Trust an elected official?

According to a recent Roper Poll conducted by Roper Starch Worldwide Inc., Newport Beach, Calif., self-interest rather than public interest guides the actions of many high profile officals including congressmen and senators. The public believes that most people in these groups act more in their own self-interest than in the public interest. Out of seven high profile groups, only federal court judges are seen as acting primarily in the public interest: 54 percent of the public say federal court judges act more in the public interest, while 32 percent say they act more in their own self-interest. Cabinet officers and labor leaders are seen as less likely to be self-serving than government officials, congressmen, senators, or executives of large corporations. These perceptions vary only slightly across U.S. demographic groups (age, sex, political party) with one exception: Republicans (60 percent) are far more likely than Democrats (46 percent) to believe that labor leaders act in their own self-interest.
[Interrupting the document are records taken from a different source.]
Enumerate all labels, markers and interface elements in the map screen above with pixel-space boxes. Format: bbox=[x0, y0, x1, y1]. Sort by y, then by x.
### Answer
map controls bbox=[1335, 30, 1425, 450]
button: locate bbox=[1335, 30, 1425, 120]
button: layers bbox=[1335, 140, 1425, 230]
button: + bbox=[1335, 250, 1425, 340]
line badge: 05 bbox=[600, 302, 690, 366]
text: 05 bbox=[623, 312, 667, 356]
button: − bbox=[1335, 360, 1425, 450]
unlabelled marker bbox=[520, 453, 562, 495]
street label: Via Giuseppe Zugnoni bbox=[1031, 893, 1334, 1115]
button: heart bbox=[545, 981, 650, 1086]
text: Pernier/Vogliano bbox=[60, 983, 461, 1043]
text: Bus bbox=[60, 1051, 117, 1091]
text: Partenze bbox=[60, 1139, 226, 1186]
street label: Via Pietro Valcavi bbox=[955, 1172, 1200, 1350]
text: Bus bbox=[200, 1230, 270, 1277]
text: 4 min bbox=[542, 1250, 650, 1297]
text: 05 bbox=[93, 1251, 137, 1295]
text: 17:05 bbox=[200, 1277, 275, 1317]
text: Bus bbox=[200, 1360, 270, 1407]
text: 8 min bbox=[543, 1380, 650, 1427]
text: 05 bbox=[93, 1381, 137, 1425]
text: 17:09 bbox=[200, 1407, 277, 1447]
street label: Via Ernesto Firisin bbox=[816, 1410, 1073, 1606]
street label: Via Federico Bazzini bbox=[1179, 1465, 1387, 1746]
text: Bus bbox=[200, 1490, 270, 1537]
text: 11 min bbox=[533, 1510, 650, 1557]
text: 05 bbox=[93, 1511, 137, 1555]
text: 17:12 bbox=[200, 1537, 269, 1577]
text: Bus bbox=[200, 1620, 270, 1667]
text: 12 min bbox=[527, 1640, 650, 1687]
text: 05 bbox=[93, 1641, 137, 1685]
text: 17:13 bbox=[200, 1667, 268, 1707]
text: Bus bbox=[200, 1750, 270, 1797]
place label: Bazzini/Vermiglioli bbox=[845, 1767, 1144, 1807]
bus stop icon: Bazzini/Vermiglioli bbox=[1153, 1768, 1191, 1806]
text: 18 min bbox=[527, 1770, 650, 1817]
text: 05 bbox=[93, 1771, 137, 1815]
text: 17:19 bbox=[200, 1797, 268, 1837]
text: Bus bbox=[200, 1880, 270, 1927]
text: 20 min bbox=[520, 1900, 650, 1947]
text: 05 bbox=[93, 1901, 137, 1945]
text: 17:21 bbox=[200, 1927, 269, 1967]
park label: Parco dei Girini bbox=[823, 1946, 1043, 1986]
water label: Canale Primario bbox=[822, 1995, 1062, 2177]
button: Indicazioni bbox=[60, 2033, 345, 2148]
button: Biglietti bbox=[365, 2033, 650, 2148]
Trend data show that since 1976, only federal court judges have been consistently viewed as acting more in the public interest, even though their "public interest" ratings have dropped from a 1986 high of 66 percent. The public’s perception of large corporate executives remains steady over two decades with approximately seven in 10 saying they act more in self-interest and two in 10 saying they act more in the public interest. However, compared to 1986, the belief that government officials, senators and congressmen act more in their own self-interest has increased considerably - 8 percentage points for government officials, 11 points for senators and 13 points for congressmen.

A nationwide cross-section of 1,986 people, 18 years of age and over was interviewed face-to-face in their homes. The interviewing dates on this Roper Poll were November 11-18, 1995 and the margin of error due to sampling is +/- 3 percentage points. Trend data from 1976, 1986 and 1992 was collected using the same methodology with a sample size of approximately 2,000 for each wave of the Roper Poll.